今の木造住宅を建て替えて新しい家に住みたいと考えたことはありませんか?この記事では木造住宅の寿命や建て替えとフルリフォームとの違い、建て替えの費用相場や利用できる補助金について解説します。建て替えを検討する際の参考にご覧ください。

  • 【監修者】弘中純一
  • この記事の監修者
    一級建築士事務所アルド住宅研究所
    弘中純一

木造住宅の建て替えとフルリフォームとはどう違うの?

木造住宅の建て替えとフルリフォームにはどのような違いがあるのでしょうか。

建て替えとは元々の家を解体し、同じ場所に新しい家を建て直すことをいいます。

対してフルリフォームとは、家の骨組みや基礎部分だけ残して内装や設備を解体し、造り替えるなどの大がかりなリフォームのことを指します。

要するに、建て替えとフルリフォームは、柱や基礎部分を取り壊すか残すかが異なると言うことができるでしょう。

では、建て替えとフルリフォームにはそれぞれどのようなメリット・デメリットがあるのでしょうか?

建て替えのメリットとデメリット

建て替えのメリット

建て替えは家の柱や基礎部分含めてすべてを取り壊すため、間取りや導入する設備の自由度が高い点がメリットです。
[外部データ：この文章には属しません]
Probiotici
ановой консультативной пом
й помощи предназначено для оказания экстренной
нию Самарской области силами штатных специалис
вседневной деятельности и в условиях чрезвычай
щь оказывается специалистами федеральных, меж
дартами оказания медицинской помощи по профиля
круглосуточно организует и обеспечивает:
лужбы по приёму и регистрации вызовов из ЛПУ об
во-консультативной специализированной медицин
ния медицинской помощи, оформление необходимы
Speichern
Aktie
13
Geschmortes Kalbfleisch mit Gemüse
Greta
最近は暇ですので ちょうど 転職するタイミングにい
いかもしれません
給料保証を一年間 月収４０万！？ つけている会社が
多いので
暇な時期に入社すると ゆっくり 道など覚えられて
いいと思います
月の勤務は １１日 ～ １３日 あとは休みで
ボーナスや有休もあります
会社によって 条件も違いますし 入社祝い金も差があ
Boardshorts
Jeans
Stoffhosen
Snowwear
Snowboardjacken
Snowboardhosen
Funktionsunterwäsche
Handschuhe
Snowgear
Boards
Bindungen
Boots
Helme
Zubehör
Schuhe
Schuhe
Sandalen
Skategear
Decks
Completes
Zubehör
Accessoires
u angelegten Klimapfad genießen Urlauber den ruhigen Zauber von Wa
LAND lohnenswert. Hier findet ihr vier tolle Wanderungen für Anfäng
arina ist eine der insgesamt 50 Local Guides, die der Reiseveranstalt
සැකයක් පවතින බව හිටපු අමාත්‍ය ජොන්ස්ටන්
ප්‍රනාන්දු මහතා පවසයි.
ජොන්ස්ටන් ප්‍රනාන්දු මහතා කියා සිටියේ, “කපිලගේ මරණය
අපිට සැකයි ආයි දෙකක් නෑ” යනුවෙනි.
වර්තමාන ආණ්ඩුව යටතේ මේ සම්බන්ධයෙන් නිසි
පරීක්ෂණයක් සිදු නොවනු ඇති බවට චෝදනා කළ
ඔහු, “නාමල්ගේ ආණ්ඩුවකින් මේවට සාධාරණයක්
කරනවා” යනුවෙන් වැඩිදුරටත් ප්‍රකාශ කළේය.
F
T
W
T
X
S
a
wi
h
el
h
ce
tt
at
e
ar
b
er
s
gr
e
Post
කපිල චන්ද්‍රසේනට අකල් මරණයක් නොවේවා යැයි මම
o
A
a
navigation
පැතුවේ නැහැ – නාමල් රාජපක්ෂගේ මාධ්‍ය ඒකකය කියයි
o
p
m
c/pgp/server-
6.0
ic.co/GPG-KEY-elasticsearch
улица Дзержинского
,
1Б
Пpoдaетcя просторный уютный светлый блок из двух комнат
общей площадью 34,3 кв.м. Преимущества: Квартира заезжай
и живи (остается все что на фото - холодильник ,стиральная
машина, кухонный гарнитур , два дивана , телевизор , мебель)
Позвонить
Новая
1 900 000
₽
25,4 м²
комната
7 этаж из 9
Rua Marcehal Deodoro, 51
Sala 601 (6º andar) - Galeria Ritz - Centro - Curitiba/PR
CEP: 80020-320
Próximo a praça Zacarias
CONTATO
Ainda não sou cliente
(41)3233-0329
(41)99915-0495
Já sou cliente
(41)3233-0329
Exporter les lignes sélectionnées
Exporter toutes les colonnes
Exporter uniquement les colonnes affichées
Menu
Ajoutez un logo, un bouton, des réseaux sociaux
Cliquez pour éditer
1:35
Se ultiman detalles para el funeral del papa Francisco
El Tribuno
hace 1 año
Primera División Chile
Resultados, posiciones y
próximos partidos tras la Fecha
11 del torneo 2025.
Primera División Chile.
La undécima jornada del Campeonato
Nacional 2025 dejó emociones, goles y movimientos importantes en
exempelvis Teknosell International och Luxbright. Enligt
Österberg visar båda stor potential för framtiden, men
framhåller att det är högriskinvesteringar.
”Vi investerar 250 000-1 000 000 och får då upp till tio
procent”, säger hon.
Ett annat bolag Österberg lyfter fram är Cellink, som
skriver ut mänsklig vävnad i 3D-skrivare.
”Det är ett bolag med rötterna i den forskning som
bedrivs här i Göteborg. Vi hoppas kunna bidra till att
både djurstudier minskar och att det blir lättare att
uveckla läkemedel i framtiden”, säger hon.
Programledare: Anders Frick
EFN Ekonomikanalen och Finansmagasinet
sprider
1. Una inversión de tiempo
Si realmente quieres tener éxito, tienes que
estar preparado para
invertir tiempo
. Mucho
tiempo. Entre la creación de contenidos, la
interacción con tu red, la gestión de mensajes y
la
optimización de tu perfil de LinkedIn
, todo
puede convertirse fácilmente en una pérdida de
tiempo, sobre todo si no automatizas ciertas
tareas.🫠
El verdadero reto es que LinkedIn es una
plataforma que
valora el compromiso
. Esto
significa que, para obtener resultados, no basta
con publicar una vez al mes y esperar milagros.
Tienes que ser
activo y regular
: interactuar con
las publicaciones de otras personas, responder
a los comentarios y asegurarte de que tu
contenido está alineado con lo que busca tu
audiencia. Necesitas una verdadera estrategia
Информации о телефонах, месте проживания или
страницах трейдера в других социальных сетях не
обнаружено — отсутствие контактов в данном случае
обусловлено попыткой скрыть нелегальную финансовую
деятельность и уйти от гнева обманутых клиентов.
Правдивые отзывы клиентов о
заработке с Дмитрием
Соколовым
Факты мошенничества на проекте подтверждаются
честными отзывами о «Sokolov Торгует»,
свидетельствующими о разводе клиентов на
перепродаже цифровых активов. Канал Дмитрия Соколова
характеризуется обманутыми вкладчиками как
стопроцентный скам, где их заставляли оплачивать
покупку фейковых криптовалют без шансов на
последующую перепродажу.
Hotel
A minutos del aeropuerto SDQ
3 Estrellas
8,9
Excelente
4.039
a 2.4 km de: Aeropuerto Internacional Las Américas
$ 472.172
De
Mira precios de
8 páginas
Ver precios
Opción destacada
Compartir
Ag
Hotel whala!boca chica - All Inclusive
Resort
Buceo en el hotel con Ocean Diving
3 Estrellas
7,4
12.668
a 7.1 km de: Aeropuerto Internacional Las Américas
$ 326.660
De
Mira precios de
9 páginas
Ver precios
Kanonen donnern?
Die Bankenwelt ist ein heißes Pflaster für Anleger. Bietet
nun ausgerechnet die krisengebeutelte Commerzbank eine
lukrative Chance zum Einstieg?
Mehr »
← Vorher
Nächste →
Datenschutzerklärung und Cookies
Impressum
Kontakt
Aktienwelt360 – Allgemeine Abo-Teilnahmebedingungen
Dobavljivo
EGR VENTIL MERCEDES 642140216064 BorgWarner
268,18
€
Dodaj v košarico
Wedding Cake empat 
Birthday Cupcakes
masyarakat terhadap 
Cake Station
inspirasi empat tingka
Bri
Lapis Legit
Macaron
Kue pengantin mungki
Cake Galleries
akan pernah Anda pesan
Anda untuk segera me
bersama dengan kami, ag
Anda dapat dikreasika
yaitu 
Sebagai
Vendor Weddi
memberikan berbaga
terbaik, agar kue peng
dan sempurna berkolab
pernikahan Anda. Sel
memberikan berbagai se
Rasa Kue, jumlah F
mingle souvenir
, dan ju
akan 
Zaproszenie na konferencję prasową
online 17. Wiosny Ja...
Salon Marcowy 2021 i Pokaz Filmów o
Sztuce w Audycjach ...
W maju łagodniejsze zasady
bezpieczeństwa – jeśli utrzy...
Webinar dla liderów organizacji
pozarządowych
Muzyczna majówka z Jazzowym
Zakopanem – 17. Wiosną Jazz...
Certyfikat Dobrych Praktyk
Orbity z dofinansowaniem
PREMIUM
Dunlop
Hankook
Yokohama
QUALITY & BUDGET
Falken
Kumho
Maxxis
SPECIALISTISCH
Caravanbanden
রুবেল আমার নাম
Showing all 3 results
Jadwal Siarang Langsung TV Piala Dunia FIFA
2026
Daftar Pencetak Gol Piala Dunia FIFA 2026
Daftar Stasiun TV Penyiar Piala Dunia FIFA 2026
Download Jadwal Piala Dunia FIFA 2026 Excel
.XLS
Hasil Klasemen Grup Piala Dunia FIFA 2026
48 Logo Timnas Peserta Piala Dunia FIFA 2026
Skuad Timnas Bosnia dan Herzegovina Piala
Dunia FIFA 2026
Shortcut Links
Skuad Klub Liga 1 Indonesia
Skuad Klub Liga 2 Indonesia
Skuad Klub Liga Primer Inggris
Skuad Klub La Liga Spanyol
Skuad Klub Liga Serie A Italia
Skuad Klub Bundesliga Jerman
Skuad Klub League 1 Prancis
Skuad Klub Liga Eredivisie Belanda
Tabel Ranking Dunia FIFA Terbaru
内装だけではなく、建物の形状も変えることができます。

また、一度更地にするため地盤改良を行うことができ、耐震性にも優れた安心して暮らせる家にすることができる点もメリットです。

建て替えのデメリット

建て替えのデメリットとしては、やはり費用が割高になりやすいという点が挙げられます。

建物を全て解体するため廃棄物の処分費も必要になり、工事期間も長くなるのでその分人件費等もかかります。建て替えを行っている間は仮住まいが必要になるため、家賃や引越し費用も必要です。

建て替えを行う際には不動産取得税などの各種税金が再びかかるケースもあります。また、法律によって建て替えが不可能な物件もあるため、注意が必要です。

フルリフォームのメリットとデメリット

フルリフォームのメリット

フルリフォームは建て替えと比べると、費用を抑えることができる点がメリットです。廃棄物が少なくなることにより処分費が抑えられ、各種税金の負担も軽くなります。

また、思い入れのある住まいの面影を残しながら、住み慣れた地域に暮らし続けられるという点もメリットでしょう。

フルリフォームのデメリット

フルリフォームの場合、建て替えと比べると間取り等の自由度が少ない点がデメリットです。

また、建物の劣化が進んでいる場合や、住宅に欠陥がある場合などには、逆に建て替えよりも費用が高くなるケースがあります。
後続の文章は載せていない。